*About this exercise*. Once the pictures are removed, restate the data below word for word.

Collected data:
----------------------------------------
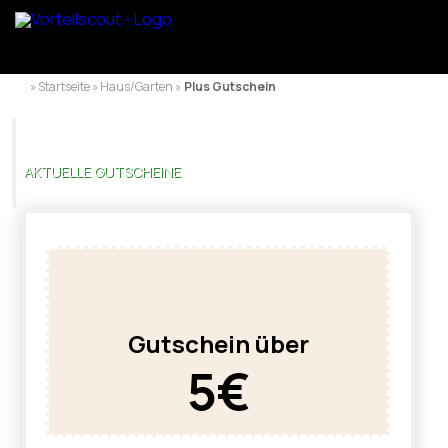
» Startseite » Haus/Garten »
Plus Gutschein
AKTUELLE GUTSCHEINE
Gutschein über
5€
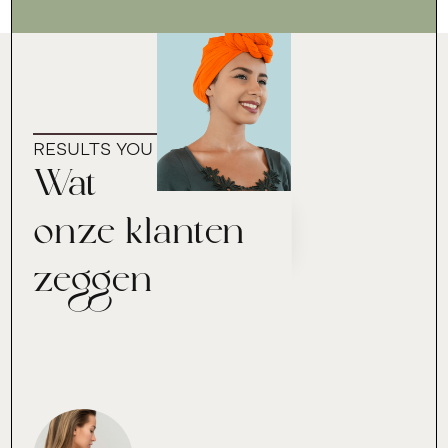
RESULTS YOU CAN TRUST
Wat
onze klanten
zeggen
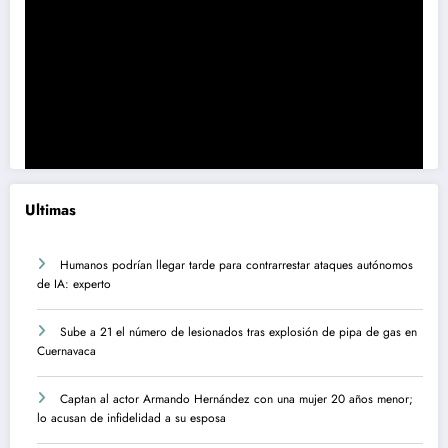
Ultimas
Humanos podrían llegar tarde para contrarrestar ataques autónomos
de IA: experto
Sube a 21 el número de lesionados tras explosión de pipa de gas en
Cuernavaca
Captan al actor Armando Hernández con una mujer 20 años menor;
lo acusan de infidelidad a su esposa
----------------------------------------
*Result below*.
» Startseite » Haus/Garten »
Plus Gutschein
AKTUELLE GUTSCHEINE
Gutschein über
5€
RESULTS YOU CAN TRUST
Wat
onze klanten
zeggen
Ultimas
Humanos podrían llegar tarde para contrarrestar ataques autónomos
de IA: experto
Sube a 21 el número de lesionados tras explosión de pipa de gas en
Cuernavaca
Captan al actor Armando Hernández con una mujer 20 años menor;
lo acusan de infidelidad a su esposa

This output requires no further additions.